When you attend a college, you also become an integral part of the city in which you live. Whether you’re working part-time at a cafe or playing on a rec soccer league, you will be rubbing elbows with locals. What does Macalester’s location have to offer you? Do some research on neighborhoods and public spaces (museums, parks, etc.). Imagine you’re there on your first weekend, what do you do? Maybe you’ve had the opportunity to visit the campus and surrounding city, if so, what did you notice? This is your chance to not only imagine your future, but also help admissions envision you as a thriving member of their community.
Let us start by saying: This prompt is not for everyone. If your GPA has not dramatically increased or decreased during your high school career, move along. If, on the other hand, you’re thinking, “Yes! An opportunity for me to explain!” then read on.
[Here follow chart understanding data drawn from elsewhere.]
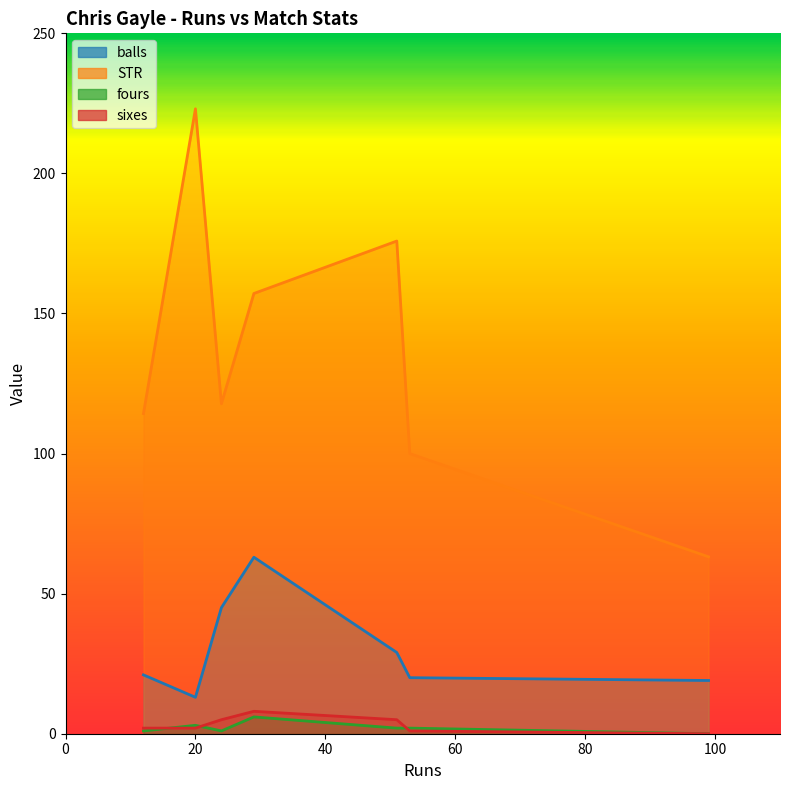

What is the average value of the sixes series?

3.3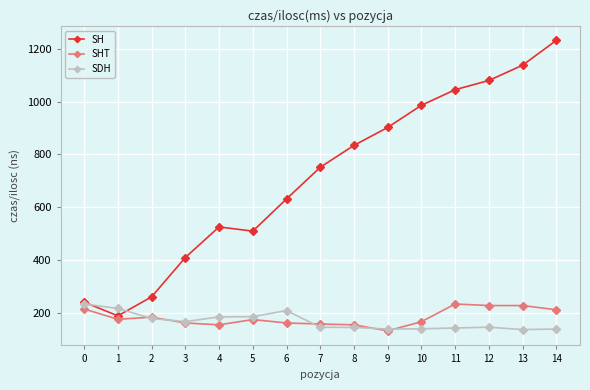

At how many categories does at least one series exceed 961?

5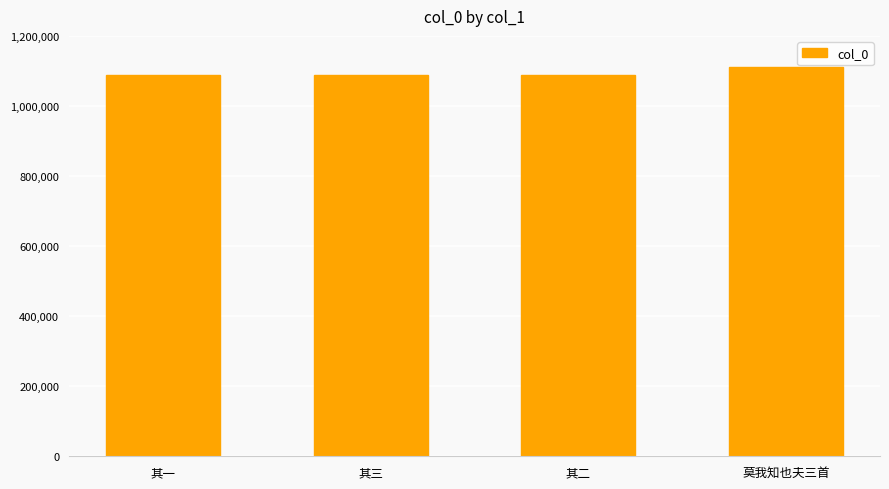

What is the sum of all values?

4377528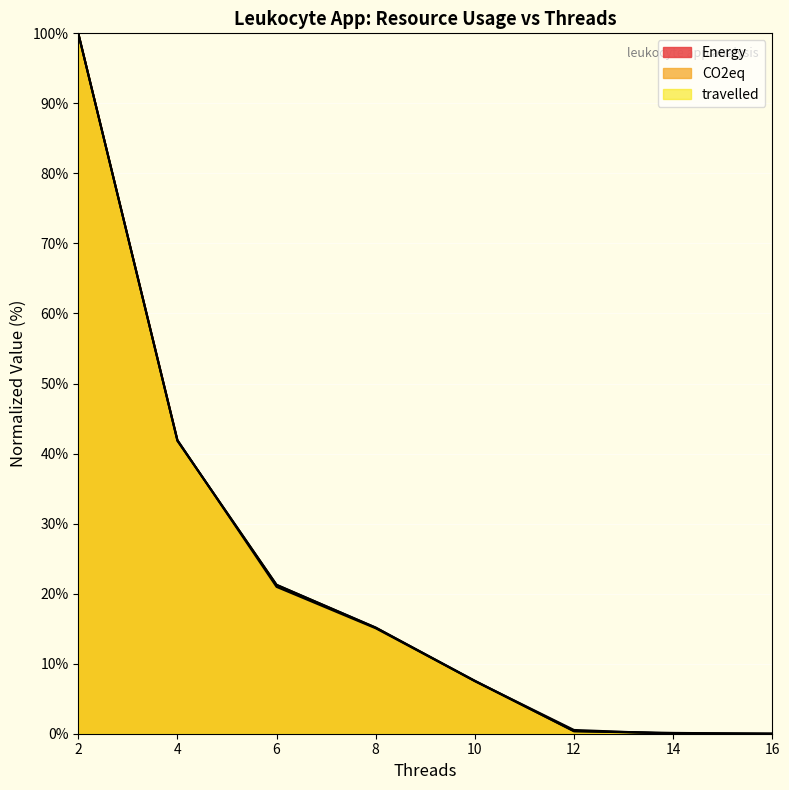

At how many categories does at least one series exceed 91?

1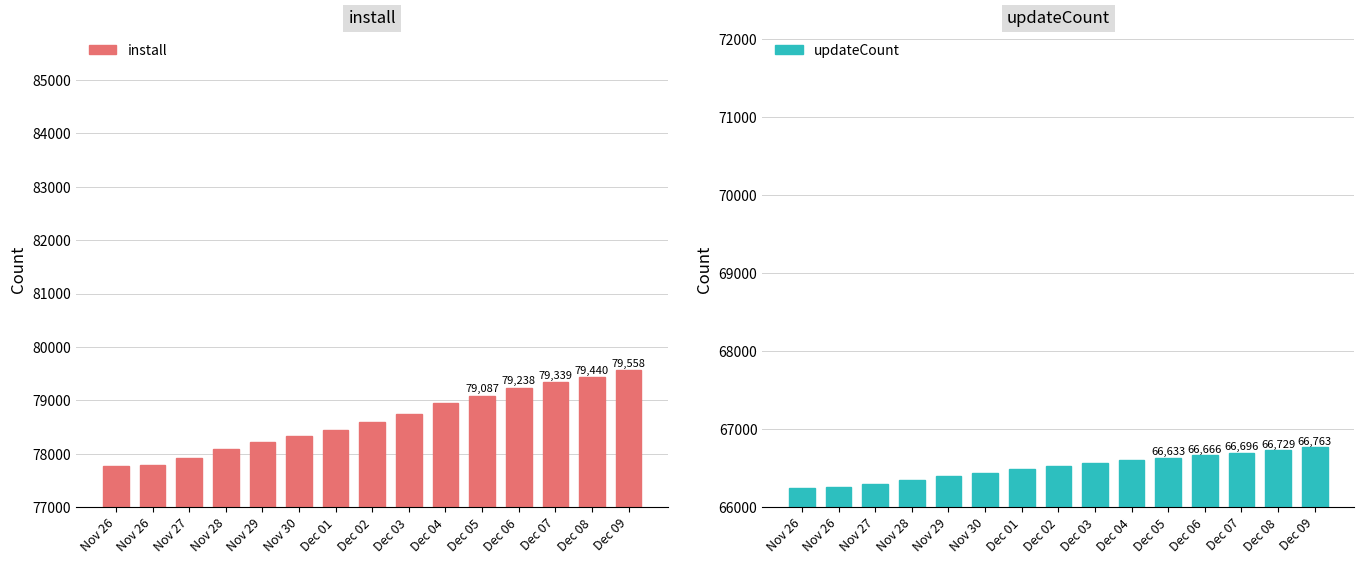

What is the difference between the updateCount values at Nov 27 and Nov 29?

104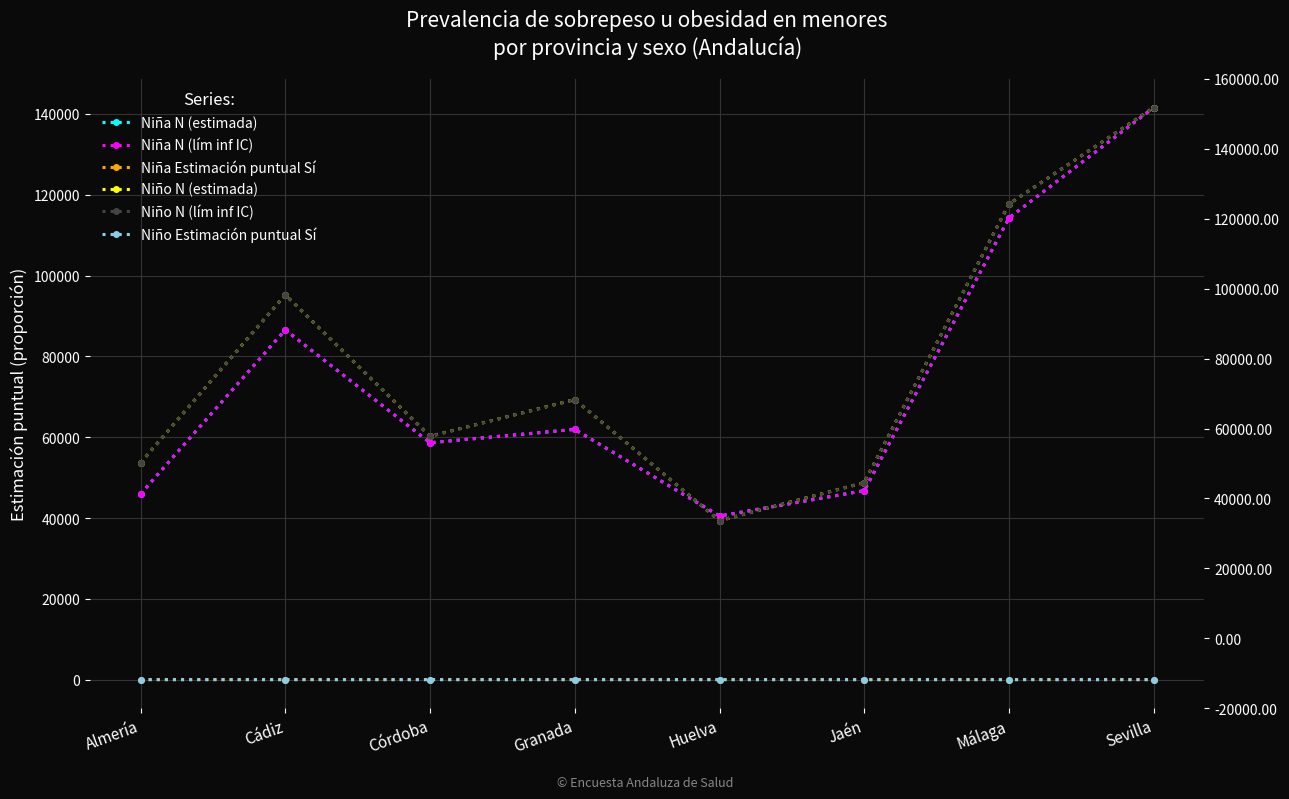

The value of Niño Estimación puntual Sí at Málaga is 0.2. True or false?

False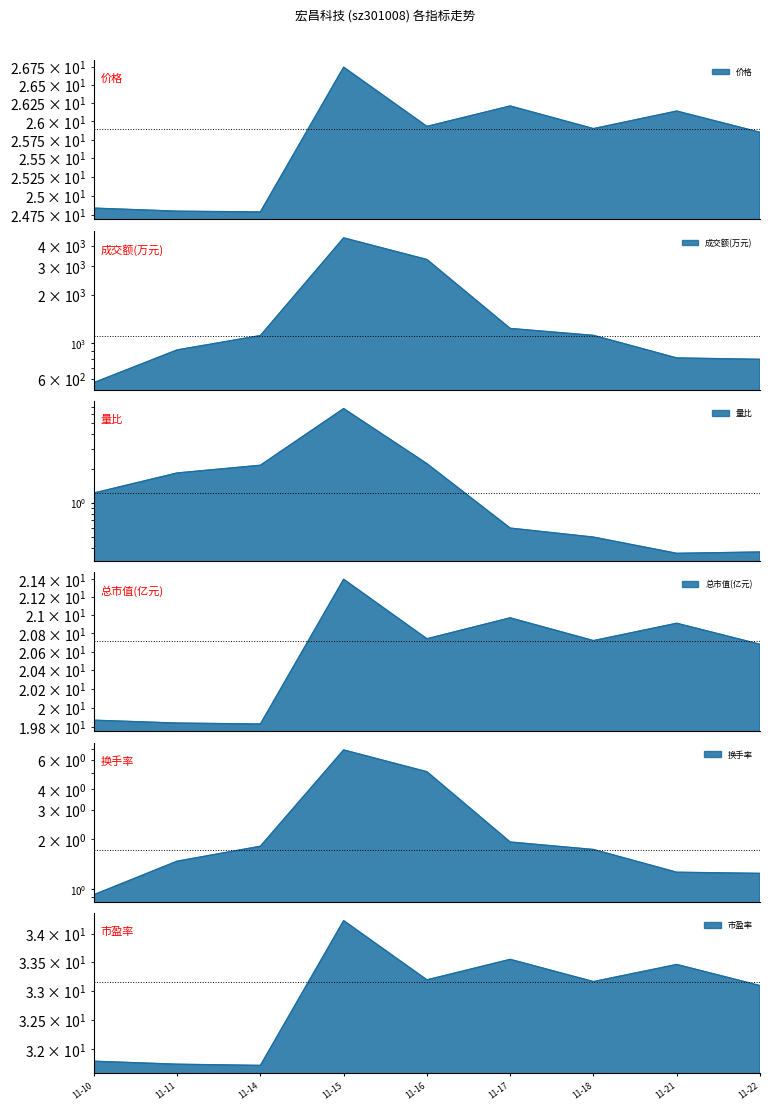

At 11-22, list the series in order from largest to smallest.

成交额(万元), 市盈率, 价格, 总市值(亿元), 换手率, 量比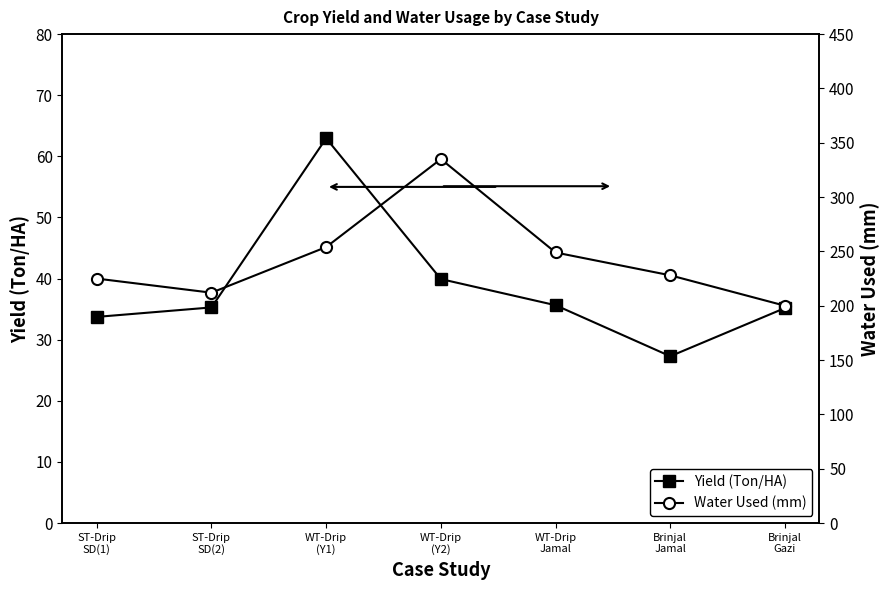

True or false: Water Used (mm) has more than 2 interior local peaks.

False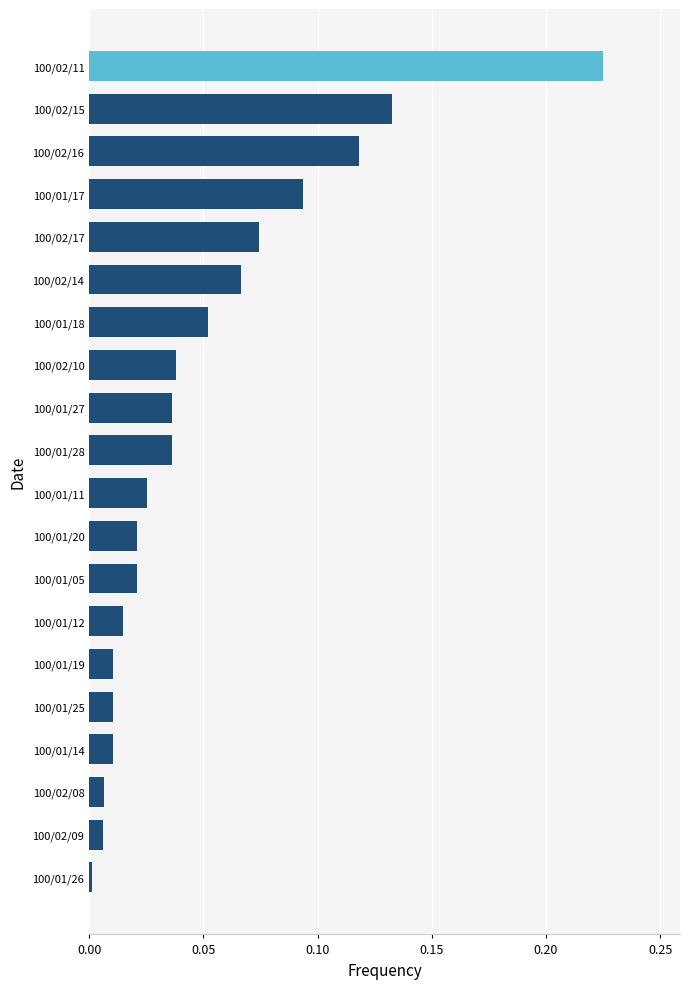

True or false: the data shows 0.2 at 100/01/17.

False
Your transcripts are like Garfield Minus Garfield (if you don’t know what this is, you’re welcome). Sure, we can see that something’s changed from frame to frame, but we don’t know why. Grades need context. Admissions doesn’t know why or how things happened–good or bad. Take a look at your grades and note any anomalies or odd jumps/drops. Think back to that time in your life and tell your story. Maybe you’d moved schools or had a sports injury. Maybe you started meeting with a tutor after school and climbed from a fall semester C in geometry to a spring semester A. No matter your story, you are not alone in your journey of ups and downs–high school is a veritable war zone of distractions and possibilities. And, remember, everyone loves a comeback.